Le fossile de Tina un fragment de l’os temporal, qui abrite l’organe de l’audition et de l’équilibre, est apparu à un niveau brouillé, mais comme il provenait d’un Néandertalien, son âge pourrait être placé dans la même plage temporelle que celui du reste des individus de son espèce documentés dans la grotte. Le petit os ne permet pas de deviner la cause du décès du nourrisson, mais l’une des hypothèses des chercheurs est qu’il serait dû à une infection.
Les résultats de l’analyse du fossile par tomodensitométrie, comme l’explique le Dr Nieves Mata, oto-rhino-laryngologiste des hôpitaux universitaires HM Puerta del Sur, HM Montepríncipe et HM Rivas, ont révélé « certaines malformations présentes à la naissance, comme la dysplasie du canal semi-circulaire latéral, et signes de complications de l’otite que cet enfant aurait pu présenter au cours de son enfance, comme la présence d’une fistule labyrinthique. » L’expert indique que ces altérations pourraient entraîner une perte auditive sévère et des vertiges invalidants chez un enfant présentant une malformation de l’oreille interne « fortement évocatrice du syndrome de Down « .
« Dans les archives fossiles, il n’y a pas Un autre enfant a été découvert avec un syndrome aussi invalidant« , souligne Mercedes Conde, codirectrice de la recherche avec le professeur Ignacio Martínez, également de l’Université d’Alcalá. Dans la Sima de los Huesos de Atapuerca, les restes d’un garçon pré-néandertalien de 10-11 ans qui souffrait de Une craniosynostose a été trouvée. Ce défaut aurait déformé son crâne et son visage et il est probable qu’il souffrait d’un certain type de trouble psychométrique, mais on ne sait pas s’il aurait pu recevoir des soins particuliers pour assurer sa survie.
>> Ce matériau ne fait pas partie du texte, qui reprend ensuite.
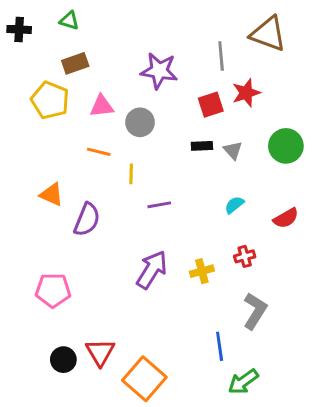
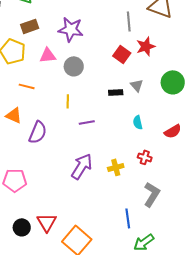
purple star: (159, 71) -> (71, 29), moved
red square: (211, 105) -> (122, 54), turned -36
black rectangle: (202, 146) -> (116, 92), moved
orange line: (99, 152) -> (27, 86), moved
cyan semicircle: (234, 205) -> (138, 122), turned -64
red cross: (245, 256) -> (145, 157), turned 32

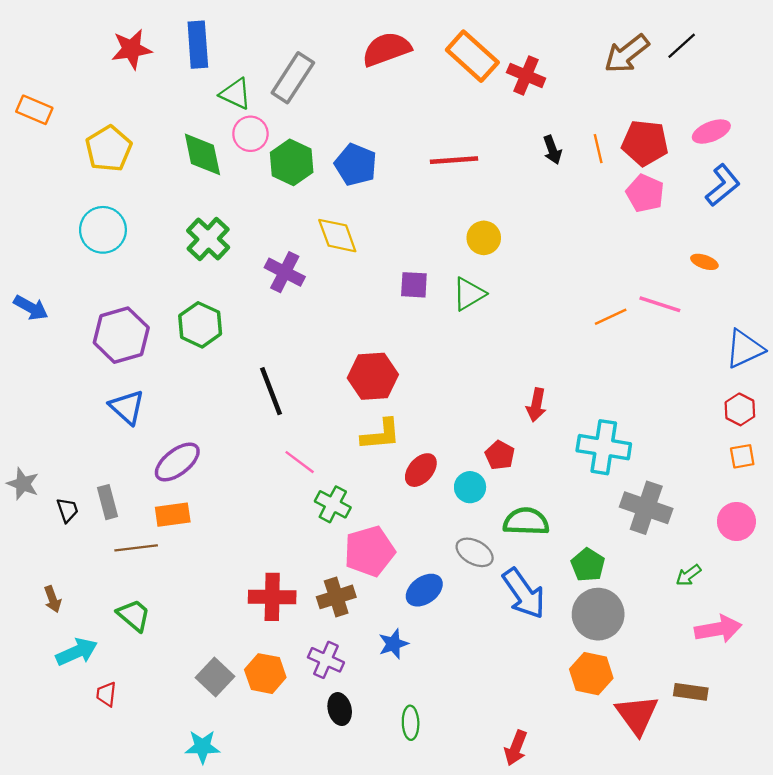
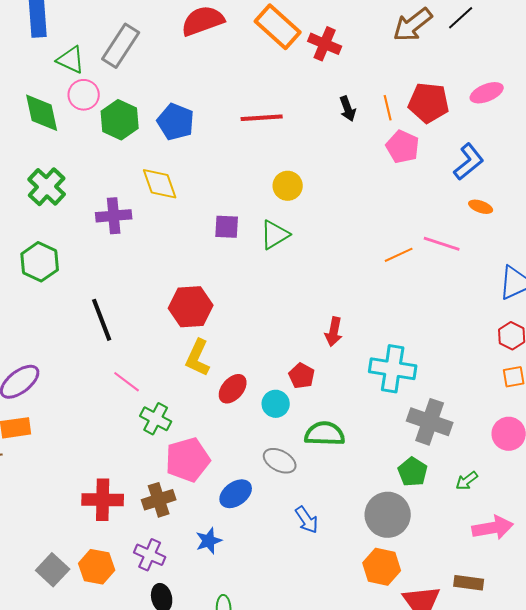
blue L-shape: (723, 185) -> (469, 162), moved
pink pentagon: (645, 193) -> (403, 147), moved
purple cross: (285, 272) -> (114, 216), turned -32
yellow L-shape: (381, 435) -> (198, 358), turned 120
green pentagon: (588, 565) -> (413, 472), moved
blue arrow: (524, 594) -> (307, 520), moved, size x0.6

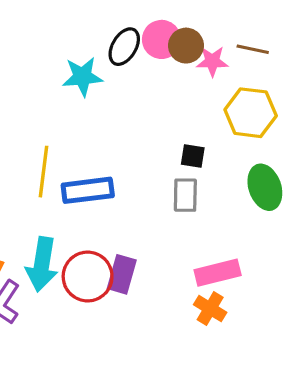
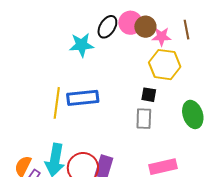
brown line: (253, 49) -> (186, 30), turned 66
yellow hexagon: (251, 113) -> (165, 65), moved
blue rectangle: (88, 190) -> (83, 98), moved

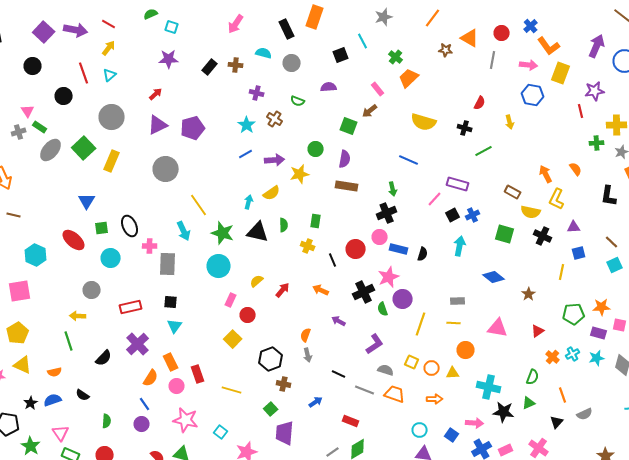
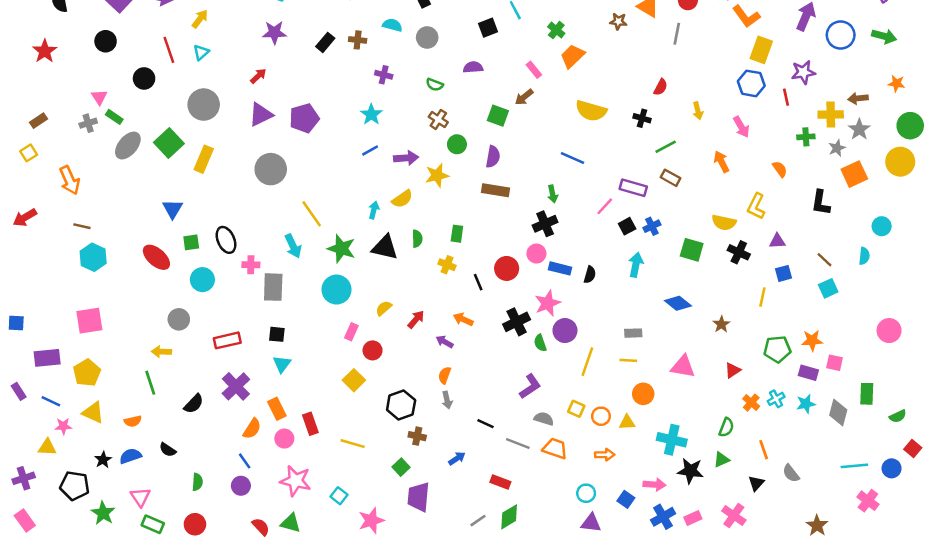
pink arrow: (529, 65) -> (741, 127), moved, turned 54
blue hexagon: (533, 95) -> (751, 83), moved
brown cross: (275, 119) -> (438, 119), moved
orange arrow: (546, 174) -> (721, 162), moved
brown rectangle: (513, 192) -> (671, 178), moved
cyan hexagon: (36, 255) -> (93, 257), moved
purple arrow: (339, 321) -> (445, 342), moved
gray semicircle: (585, 414) -> (791, 473), turned 77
Dans les conclusions de l’article, les chercheurs soulignent que les preuves fournies par Tina sont pleinement compatibles avec l’idée selon laquelle soins collaboratifs et parentalité Il s’agissait de comportements des Néandertaliens et ces deux comportements faisaient partie d’une adaptation sociale plus large de haute valeur sélective qui devait être très similaire à celle des humains modernes. « La présence de cette adaptation sociale complexe chez les Néandertaliens et chez notre propre espèce suggère une origine très ancienne au sein du genre Homo », disent-ils.